Apesar de já ser terça-feira, encontro-me ainda abrangido pela janela temporal que obriga os textos sobre resultados eleitorais a conformarem-se à listagem de vencedores e vencidos. É uma pena, já que tinha alinhavado um texto muito engraçado sobre a guerra que se avizinha entre a Rússia e a Ucrânia e os efeitos que terá na política energética europeia. Tem de ficar para a próxima. O pior é que, como ontem já tudo foi dito sobre vencedores e vencidos, fiquei com o refugo. Vamos então a isto.
Vencedores
Funcionários da reprografia da AR. Porque não vão ter de fazer noitada para imprimir e encadernar os 230 exemplares de um novo Orçamento de Estado, uma vez que os deputados vão poder usar as cópias antigas. António Costa bem o mostrou no debate com Rui Rio, como um professor que lembra os alunos que precisam de trazer o manual na próxima aula de revisões.

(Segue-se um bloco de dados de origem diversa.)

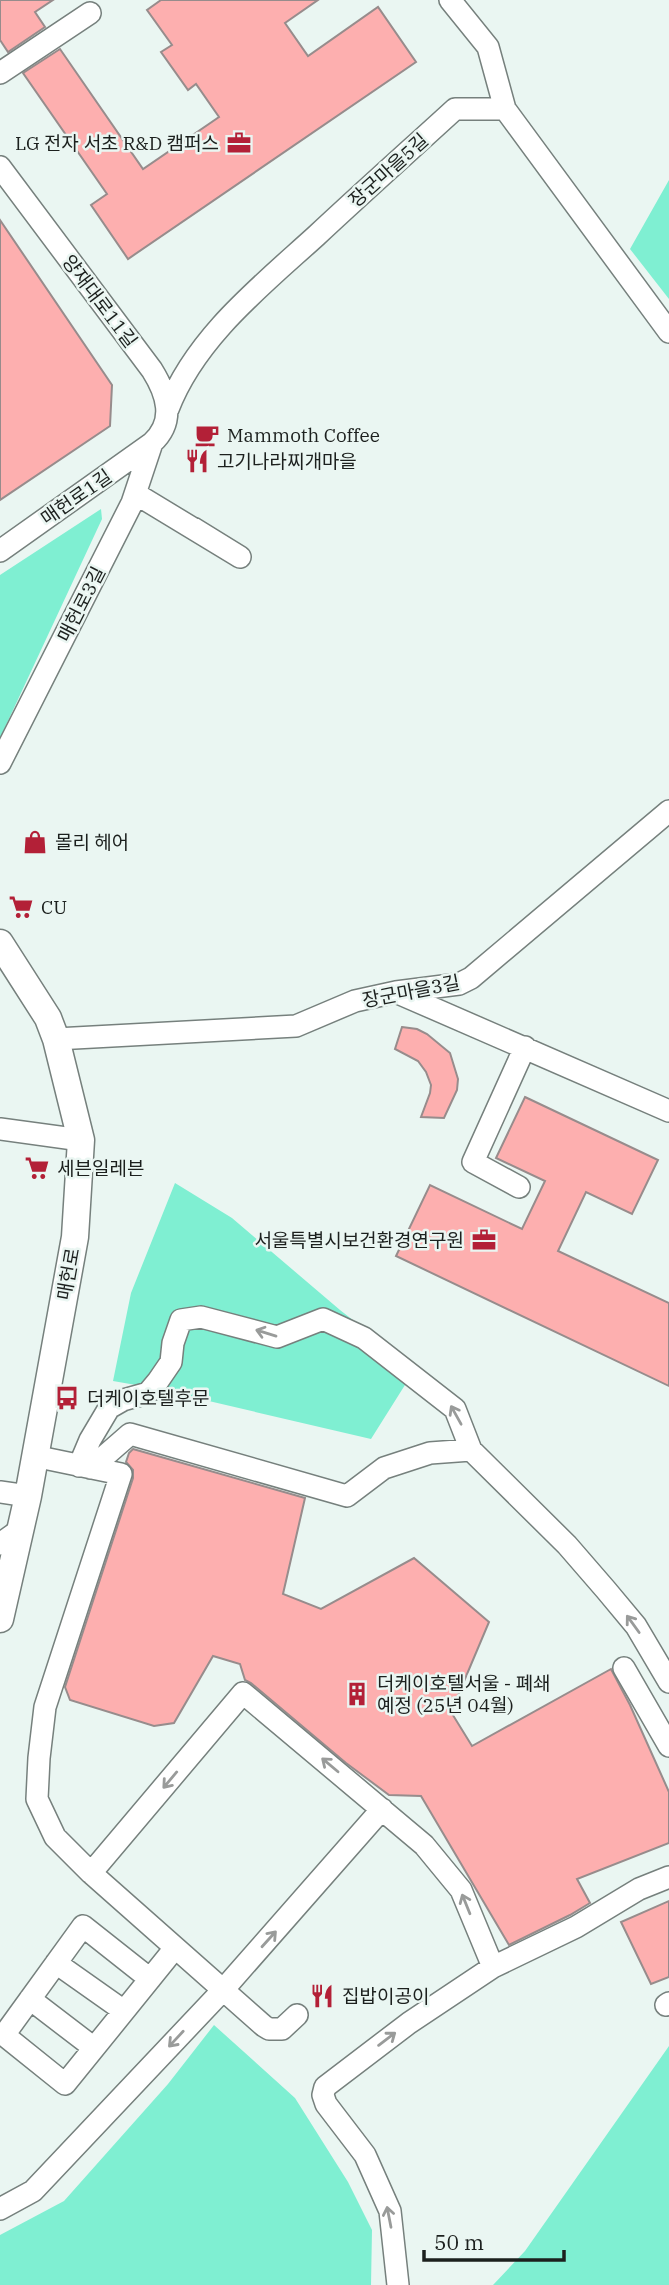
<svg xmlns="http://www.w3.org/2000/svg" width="669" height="2285" font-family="'IBM Plex Serif','Noto Sans KR',serif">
	<rect width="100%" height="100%" fill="#eaf6f2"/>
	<path fill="#7fefd2" d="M669,180V299L630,249Z
		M101,509L102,519L0,738V575Z
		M175,1183L232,1218L340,1310L395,1353L410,1377L371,1439L153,1388L113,1381L131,1293Z
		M214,2025L295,2098L348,2182L372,2230L371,2285H0V2235L64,2201L168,2084Z
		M669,2046V2285H493L525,2251Z"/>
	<path fill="#fdafaf" stroke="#978c8c" stroke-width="2" d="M0,0H53L35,12L45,27L8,52L0,40Z
		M161,0H318L285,23L308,56L378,7L416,62L128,259L91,205L107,194L23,73L60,49L143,169L219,117L196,84L188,90L161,52L172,45L147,10Z
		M0,220L112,385L110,426L0,500Z
		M402,1027L417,1029L427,1034L450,1053L458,1079L457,1090L444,1118L421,1117L430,1093L431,1085L426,1072L418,1061L395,1049Z
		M525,1097L658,1160L632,1214L586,1192L558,1251L669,1303V1386L396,1256L430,1185L522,1229L545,1181L496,1158Z
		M133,1449L305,1498L283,1594L321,1609L414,1558L489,1622L451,1712L472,1746L611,1669L630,1705L669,1792V1843L577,1879L590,1903L570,1915L509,1945L421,1796L389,1795L346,1763L251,1683L245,1680L240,1664L213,1656L174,1723L154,1726L70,1700L65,1687L133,1478V1470L126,1462L129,1453Z
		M669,1901V1977L651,1984L621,1922Z"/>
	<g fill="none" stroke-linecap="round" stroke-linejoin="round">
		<g stroke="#76807d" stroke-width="24">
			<path id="minor" d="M450,0L488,47L505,109
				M0,73L90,13
				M0,167L152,370C167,394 176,421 152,443L0,551
				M168,409C195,338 261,286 316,236C362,193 409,151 455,109H505L669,332
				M136,494L240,557L193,528
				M0,763L132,503L152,443
				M398,993L669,1111
				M56,1039L296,1026L355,1001L396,992L459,984L471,978L669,811
				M0,1129L81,1140
				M519,1187L473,1162L525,1047
				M34,1456L121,1474L45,1707L39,1758L37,1799L55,1837L91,1873
				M79,1466L90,1440L109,1408L123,1400L148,1393L158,1381L171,1362L173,1343L181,1320L201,1317L277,1337L323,1319L364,1338L455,1409L471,1450L567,1545L606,1590L636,1626L669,1682
				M91,1468L130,1434L347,1496L384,1468L430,1453L471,1450
				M0,1492L28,1496
				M0,1544L21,1529
				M624,1668L669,1746
				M56,1963L124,2011
				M150,1979L83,1926L4,2035L65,2084L175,1948
				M30,1999L94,2048
				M666,2005L669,2003
				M297,2015L282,2029H269L264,2026L91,1873L243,1693L424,1845L461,1890L493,1967
				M0,2209L33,2191L223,1990L382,1809
				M398,2285L390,2211L365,2155L326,2104L323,2095L325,2087L409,2023L493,1967L576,1927L639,1889L669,1877"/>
		</g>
		<g stroke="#76807d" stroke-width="29">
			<path id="major" d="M0,943L48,1018L56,1039L81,1140L75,1237L28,1496L0,1619"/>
		</g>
		<use href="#minor" stroke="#fff" stroke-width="21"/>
		<use href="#major" stroke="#fff" stroke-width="26"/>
	</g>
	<defs><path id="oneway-shaft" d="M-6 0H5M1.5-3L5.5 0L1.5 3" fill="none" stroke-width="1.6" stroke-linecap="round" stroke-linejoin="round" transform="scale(1.75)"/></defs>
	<g stroke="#999b9a">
		<use href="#oneway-shaft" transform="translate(266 1333) rotate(-163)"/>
		<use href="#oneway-shaft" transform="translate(456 1415) rotate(-119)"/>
		<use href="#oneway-shaft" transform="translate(633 1624) rotate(-126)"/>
		<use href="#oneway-shaft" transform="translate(330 1765) rotate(-140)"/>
		<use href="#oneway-shaft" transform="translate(170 1780) rotate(130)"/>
		<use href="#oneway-shaft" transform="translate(466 1904) rotate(-112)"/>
		<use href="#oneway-shaft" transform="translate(269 1939) rotate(-48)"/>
		<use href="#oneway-shaft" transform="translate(176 2039) rotate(133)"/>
		<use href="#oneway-shaft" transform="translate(387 2039) rotate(-37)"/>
		<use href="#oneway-shaft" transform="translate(389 2217) rotate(-101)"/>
	</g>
	<defs>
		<g id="office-bare" transform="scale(1.89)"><path d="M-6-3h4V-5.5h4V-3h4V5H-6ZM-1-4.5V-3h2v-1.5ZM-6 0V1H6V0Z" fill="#b32037" stroke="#eaf6f2" stroke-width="2.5" paint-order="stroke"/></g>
		<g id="cafe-bare" transform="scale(1.89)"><path d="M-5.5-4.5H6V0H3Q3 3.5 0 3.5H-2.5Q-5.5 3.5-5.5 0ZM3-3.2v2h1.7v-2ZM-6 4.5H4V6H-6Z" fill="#b32037" stroke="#eaf6f2" stroke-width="2.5" paint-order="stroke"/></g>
		<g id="restaurant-bare" transform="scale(1.89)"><path d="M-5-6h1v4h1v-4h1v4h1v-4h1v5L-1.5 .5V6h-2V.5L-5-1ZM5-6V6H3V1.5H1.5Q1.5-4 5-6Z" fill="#b32037" stroke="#eaf6f2" stroke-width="2.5" paint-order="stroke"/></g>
		<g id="shop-bare" transform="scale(1.89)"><path d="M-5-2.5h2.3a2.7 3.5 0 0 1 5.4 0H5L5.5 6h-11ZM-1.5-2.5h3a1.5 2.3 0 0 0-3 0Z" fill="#b32037" stroke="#eaf6f2" stroke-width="2.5" paint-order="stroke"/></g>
		<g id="supermarket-bare" transform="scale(1.89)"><path d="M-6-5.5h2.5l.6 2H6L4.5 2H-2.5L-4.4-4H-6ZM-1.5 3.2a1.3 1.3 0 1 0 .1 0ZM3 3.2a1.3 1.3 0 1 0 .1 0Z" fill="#b32037" stroke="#eaf6f2" stroke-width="2.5" paint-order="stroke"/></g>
		<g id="bus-bare" transform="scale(1.89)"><path d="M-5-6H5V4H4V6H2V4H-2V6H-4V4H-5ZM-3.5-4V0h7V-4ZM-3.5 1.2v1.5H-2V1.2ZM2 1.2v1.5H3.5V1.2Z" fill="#b32037" stroke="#eaf6f2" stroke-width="2.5" paint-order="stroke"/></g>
		<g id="building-bare" transform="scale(1.89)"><path d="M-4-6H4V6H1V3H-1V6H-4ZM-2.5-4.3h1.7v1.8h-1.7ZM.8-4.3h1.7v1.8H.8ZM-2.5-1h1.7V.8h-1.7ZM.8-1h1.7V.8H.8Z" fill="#b32037" stroke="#eaf6f2" stroke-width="2.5" paint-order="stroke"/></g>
	</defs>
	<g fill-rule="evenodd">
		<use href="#office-bare" x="239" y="143"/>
		<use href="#cafe-bare" x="207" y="435"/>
		<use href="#restaurant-bare" x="197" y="461"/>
		<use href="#shop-bare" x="35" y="842"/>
		<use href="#supermarket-bare" x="21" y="907"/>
		<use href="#supermarket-bare" x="37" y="1168"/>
		<use href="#office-bare" x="484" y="1240"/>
		<use href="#bus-bare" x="67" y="1398"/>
		<use href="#building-bare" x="357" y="1694"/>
		<use href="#restaurant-bare" x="322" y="1996"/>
	</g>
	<g text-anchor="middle" stroke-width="5" stroke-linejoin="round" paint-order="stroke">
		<g font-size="19" fill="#1c201e" stroke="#eaf6f2" text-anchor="start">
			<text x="219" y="150" text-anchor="end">LG 전자 서초 R&amp;D 캠퍼스</text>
			<text x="227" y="442">Mammoth Coffee</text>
			<text x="217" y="468">고기나라찌개마을</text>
			<text x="55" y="849">몰리 헤어</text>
			<text x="41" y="914">CU</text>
			<text x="57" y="1175">세븐일레븐</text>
			<text x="464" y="1247" text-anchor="end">서울특별시보건환경연구원</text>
			<text x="87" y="1405">더케이호텔후문</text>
			<text x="377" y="1690">더케이호텔서울 - 폐쇄<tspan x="377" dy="22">예정 (25년 04월)</tspan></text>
			<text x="342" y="2003">집밥이공이</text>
		</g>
		<g font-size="19" fill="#1c201e" stroke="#eaf6f2">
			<text transform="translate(388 170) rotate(-42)" y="7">장군마을5길</text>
			<text transform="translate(100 301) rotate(53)" y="7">양재대로11길</text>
			<text transform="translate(76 497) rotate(-35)" y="7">매헌로1길</text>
			<text transform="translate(81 604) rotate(-63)" y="7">매헌로3길</text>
			<text transform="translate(411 991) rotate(-11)" y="7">장군마을3길</text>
			<text transform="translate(68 1274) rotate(-80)" y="7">매헌로</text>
		</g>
	</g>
	<path d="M424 2250v10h140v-10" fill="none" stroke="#1c201e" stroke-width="3.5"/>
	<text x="434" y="2250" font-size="21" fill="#1c201e" stroke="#eaf6f2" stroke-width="5" paint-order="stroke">50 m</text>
</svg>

Eu próprio. De quatro em quatro anos (um bocadinho menos quando o Governo cai), há uma altura em que, para todos os efeitos, sou fascista. Aos olhos de quem é de esquerda, durante os 15 dias da campanha eleitoral os 40% de portugueses que votam à direita são membros de uma quadrilha de saudosistas do Estado Novo. À beira das eleições, sacode-se o pó aos bardos, tresandando a naftalina, projectam tonitruantes “não passarão!” enquanto avisam o país que os reaccionários querem passar. Designadamente, passar o Portugal de 22 para a Alemanha de 33.
Mesmo amigos meus, gente que me recebe em suas casas, me deixa pegar nos filhos ao colo e conversar com as suas mulheres sem supervisão, gente que confia em mim o suficiente para virar costas quando tenho talheres ao meu alcance, mesmo esses, durante duas semanas suspeitam que, se não pertenço à família da esquerda, então pertenço às SS.
Nesses dias, as minhas ideias sobre a organização económica e social do país são olhadas por eles com a repugnância que merece uma cópia do Mein Kampf cheia de cocó. “Queres menos taxas? Isso foi o que disseram enquanto bombardeavam Guernica!” Ou: “O Estado fora disto? Como queria o Mussolini, não era?”
Terminada a campanha eleitoral, volto a ser um tipo porreiro, digno de conviver com as pessoas de bem. É um enxovalho ritual que se suporta de vez em quando durante duas semanas, mas que, desconfio, se deve tornar aborrecido ao fim de quatro anos. Além de que, ao fim de algum tempo, as pessoas deixam de acreditar em alguém que passa os dias a ter de justificar que não é nazi. Por isso, ainda bem para mim que António Costa ganhou.
Pedro Passos Coelho. Quando chegarmos a 2026, 11 anos depois de terminado o seu governo, o seu nome deixará enfim de ser invocado para justificar o que de mau se passar em Portugal. Em princípio.
Sociedade Ponto Verde. Os portugueses não ligam muito à empresa que gere o tratamento dos vários tipos de embalagens que vão parar ao lixo. Pode ser que isso mude, agora que tem uma empreitada destas pela frente. O país vai estar atento à forma como vão desmantelar e reciclar o vasilhame inútil em que se tornou o CDS.
Vencidos
O sr. que inventou este formato de análise pós-eleitoral à base da listagem de vencedores e vencidos. Mais uma vez, vê a sua criação ser usada por todos e não recebe um tostão de direitos de autor.
José Sócrates. De repente, e quando nada o faria prever, deixou de ser o único primeiro-ministro do PS a ter conquistado uma maioria absoluta. Resta-lhe o consolo de continuar a ser o único primeiro-ministro do PS burlão.
Trabalhadores que fazem manutenção de auto-estradas. Tendo em conta que, enquanto membros de um governo minoritário, os ministros do PS já se borrifavam nos limites de velocidade, não quero pensar o que farão num governo com maioria absoluta. Nesta nova legislatura, Eduardo Cabrita nunca teria deixado de ser ministro. Provavelmente, ainda recebia mas é uma indeminização da viúva e dos órfãos, pela maçada. Se eu trabalhasse na cercania de vias rápidas, fazia já um seguro de vida.